| Given exercise |
Could you copy out every line of the records below, unchanged and in the same order?

★ ★ ★ ★

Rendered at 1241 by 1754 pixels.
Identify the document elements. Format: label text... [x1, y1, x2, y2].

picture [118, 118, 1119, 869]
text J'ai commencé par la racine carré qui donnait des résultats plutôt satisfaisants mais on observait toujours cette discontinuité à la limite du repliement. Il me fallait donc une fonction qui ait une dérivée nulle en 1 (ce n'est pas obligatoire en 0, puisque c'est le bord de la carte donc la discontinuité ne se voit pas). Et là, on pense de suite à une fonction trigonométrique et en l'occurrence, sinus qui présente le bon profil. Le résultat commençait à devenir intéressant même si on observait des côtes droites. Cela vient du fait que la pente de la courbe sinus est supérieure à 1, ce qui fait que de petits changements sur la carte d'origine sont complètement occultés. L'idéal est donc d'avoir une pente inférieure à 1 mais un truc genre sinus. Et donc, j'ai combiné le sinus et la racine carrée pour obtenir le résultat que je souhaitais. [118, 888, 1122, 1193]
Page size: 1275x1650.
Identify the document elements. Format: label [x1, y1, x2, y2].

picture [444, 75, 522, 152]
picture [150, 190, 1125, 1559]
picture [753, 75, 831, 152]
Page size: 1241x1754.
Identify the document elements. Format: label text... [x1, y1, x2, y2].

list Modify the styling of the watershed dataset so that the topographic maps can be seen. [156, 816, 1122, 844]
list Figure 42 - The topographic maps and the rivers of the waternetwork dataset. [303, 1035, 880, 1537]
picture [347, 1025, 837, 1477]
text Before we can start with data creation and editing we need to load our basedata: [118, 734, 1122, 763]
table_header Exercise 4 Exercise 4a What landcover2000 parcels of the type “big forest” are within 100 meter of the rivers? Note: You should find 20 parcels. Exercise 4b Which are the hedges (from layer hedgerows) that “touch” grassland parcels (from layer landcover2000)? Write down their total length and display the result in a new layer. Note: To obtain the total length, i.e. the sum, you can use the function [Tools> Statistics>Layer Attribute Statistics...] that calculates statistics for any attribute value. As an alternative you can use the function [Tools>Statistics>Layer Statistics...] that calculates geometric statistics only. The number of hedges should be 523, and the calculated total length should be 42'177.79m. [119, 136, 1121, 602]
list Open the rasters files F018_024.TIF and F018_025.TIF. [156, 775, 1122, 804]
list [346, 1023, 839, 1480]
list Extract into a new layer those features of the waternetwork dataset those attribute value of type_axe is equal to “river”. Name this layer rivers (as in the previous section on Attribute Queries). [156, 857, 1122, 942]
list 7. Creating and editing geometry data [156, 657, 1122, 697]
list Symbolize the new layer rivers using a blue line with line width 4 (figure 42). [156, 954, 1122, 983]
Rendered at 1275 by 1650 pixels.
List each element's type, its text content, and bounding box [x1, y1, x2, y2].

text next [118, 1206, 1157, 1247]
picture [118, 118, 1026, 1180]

★ ★ ★ ★

| The response |
Rendered at 1241 by 1754 pixels.
Identify the document elements. Format: label text... [x1, y1, x2, y2].

picture [118, 118, 1119, 869]
text J'ai commencé par la racine carré qui donnait des résultats plutôt satisfaisants mais on observait toujours cette discontinuité à la limite du repliement. Il me fallait donc une fonction qui ait une dérivée nulle en 1 (ce n'est pas obligatoire en 0, puisque c'est le bord de la carte donc la discontinuité ne se voit pas). Et là, on pense de suite à une fonction trigonométrique et en l'occurrence, sinus qui présente le bon profil. Le résultat commençait à devenir intéressant même si on observait des côtes droites. Cela vient du fait que la pente de la courbe sinus est supérieure à 1, ce qui fait que de petits changements sur la carte d'origine sont complètement occultés. L'idéal est donc d'avoir une pente inférieure à 1 mais un truc genre sinus. Et donc, j'ai combiné le sinus et la racine carrée pour obtenir le résultat que je souhaitais. [118, 888, 1122, 1193]
Page size: 1275x1650.
Identify the document elements. Format: label [x1, y1, x2, y2].

picture [444, 75, 522, 152]
picture [150, 190, 1125, 1559]
picture [753, 75, 831, 152]
Page size: 1241x1754.
Identify the document elements. Format: label text... [x1, y1, x2, y2].

list Modify the styling of the watershed dataset so that the topographic maps can be seen. [156, 816, 1122, 844]
list Figure 42 - The topographic maps and the rivers of the waternetwork dataset. [303, 1035, 880, 1537]
picture [347, 1025, 837, 1477]
text Before we can start with data creation and editing we need to load our basedata: [118, 734, 1122, 763]
table_header Exercise 4 Exercise 4a What landcover2000 parcels of the type “big forest” are within 100 meter of the rivers? Note: You should find 20 parcels. Exercise 4b Which are the hedges (from layer hedgerows) that “touch” grassland parcels (from layer landcover2000)? Write down their total length and display the result in a new layer. Note: To obtain the total length, i.e. the sum, you can use the function [Tools> Statistics>Layer Attribute Statistics...] that calculates statistics for any attribute value. As an alternative you can use the function [Tools>Statistics>Layer Statistics...] that calculates geometric statistics only. The number of hedges should be 523, and the calculated total length should be 42'177.79m. [119, 136, 1121, 602]
list Open the rasters files F018_024.TIF and F018_025.TIF. [156, 775, 1122, 804]
list [346, 1023, 839, 1480]
list Extract into a new layer those features of the waternetwork dataset those attribute value of type_axe is equal to “river”. Name this layer rivers (as in the previous section on Attribute Queries). [156, 857, 1122, 942]
list 7. Creating and editing geometry data [156, 657, 1122, 697]
list Symbolize the new layer rivers using a blue line with line width 4 (figure 42). [156, 954, 1122, 983]
Rendered at 1275 by 1650 pixels.
List each element's type, its text content, and bounding box [x1, y1, x2, y2].

text next [118, 1206, 1157, 1247]
picture [118, 118, 1026, 1180]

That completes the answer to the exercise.